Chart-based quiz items
'''

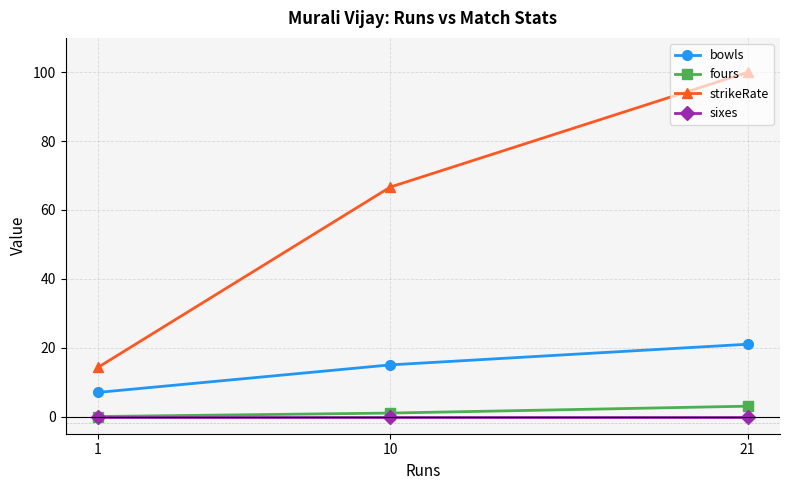

List the labels in order of bowls value, largest first.

21, 10, 1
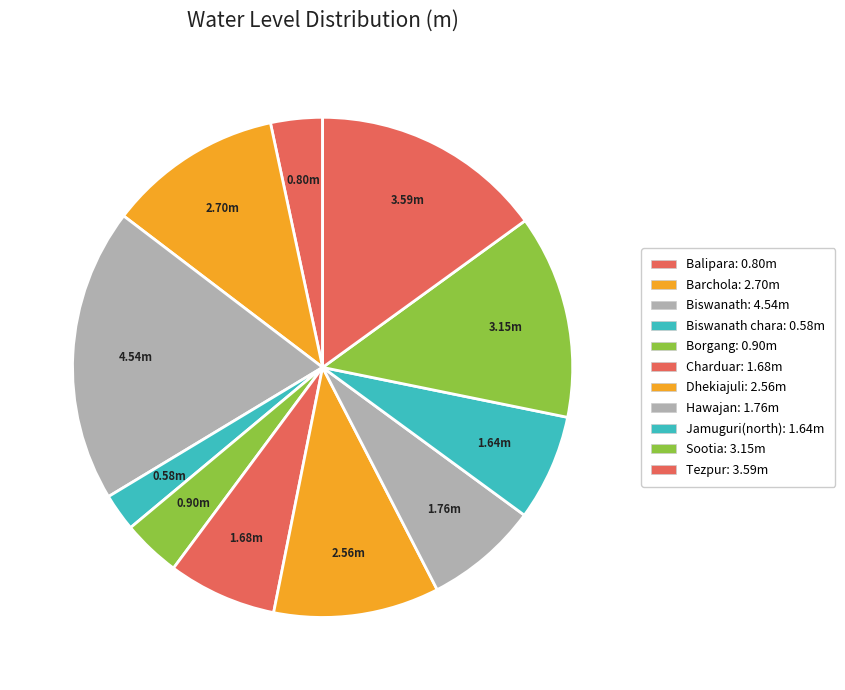

How many slices are in this pie chart?

11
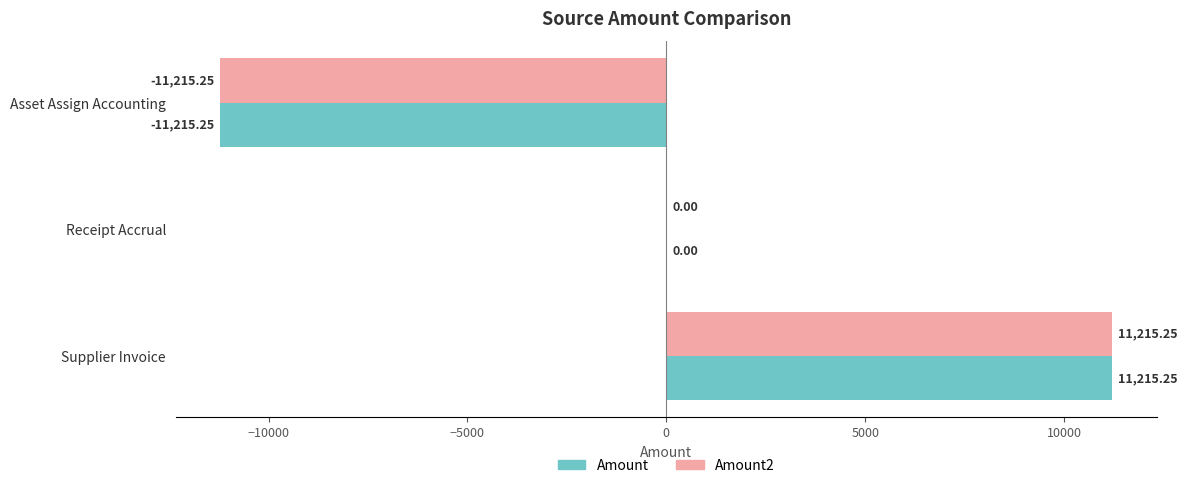

What is the sum of the Amount values at Receipt Accrual and Asset Assign Accounting?

-11215.2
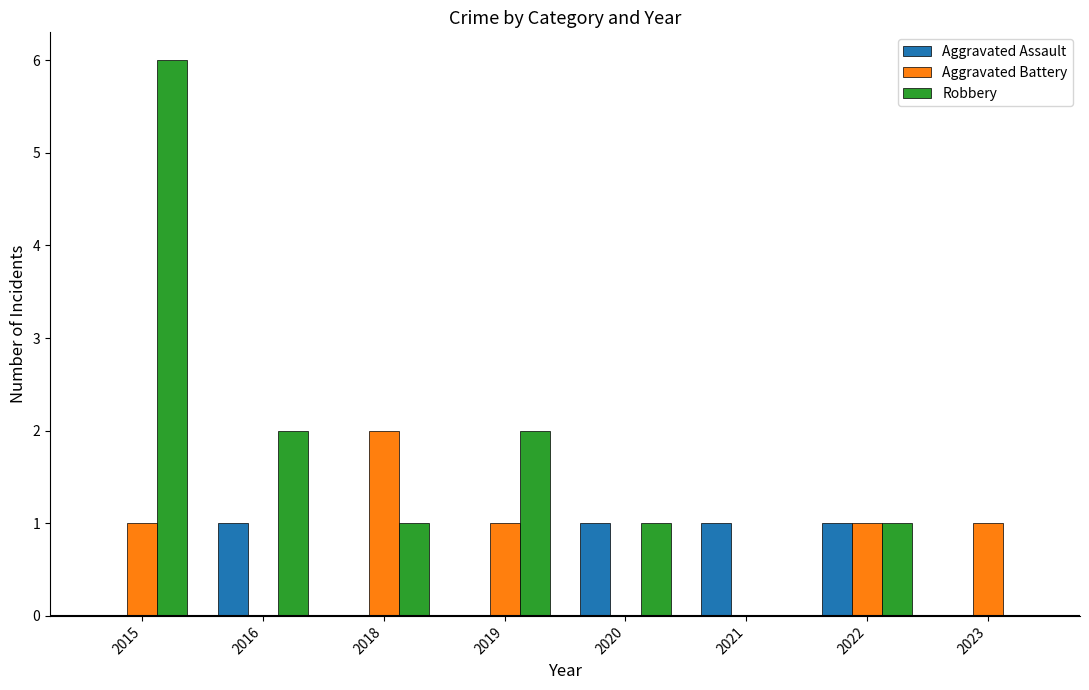

Reading left to right, transcribe all the data shown in this chart.

Aggravated Assault: 0	1	0	0	1	1	1	0
Aggravated Battery: 1	0	2	1	0	0	1	1
Robbery: 6	2	1	2	1	0	1	0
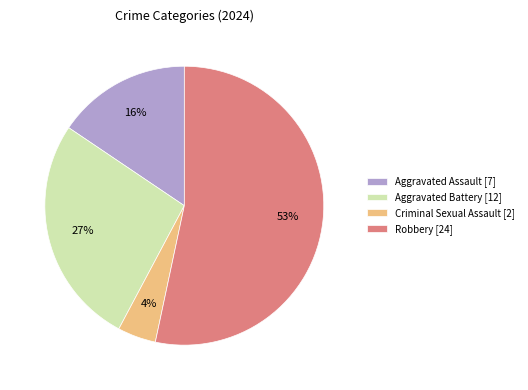

The Robbery [24] slice represents 63% of the pie. True or false?

False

'''

Task to carry out:
Extract every line of text from the material above word for word, leaving out the pictures.

Expected answer:
List the labels in order of bowls value, largest first.

21, 10, 1

How many slices are in this pie chart?

11

What is the sum of the Amount values at Receipt Accrual and Asset Assign Accounting?

-11215.2

Reading left to right, transcribe all the data shown in this chart.

Aggravated Assault: 0	1	0	0	1	1	1	0
Aggravated Battery: 1	0	2	1	0	0	1	1
Robbery: 6	2	1	2	1	0	1	0

The Robbery [24] slice represents 63% of the pie. True or false?

False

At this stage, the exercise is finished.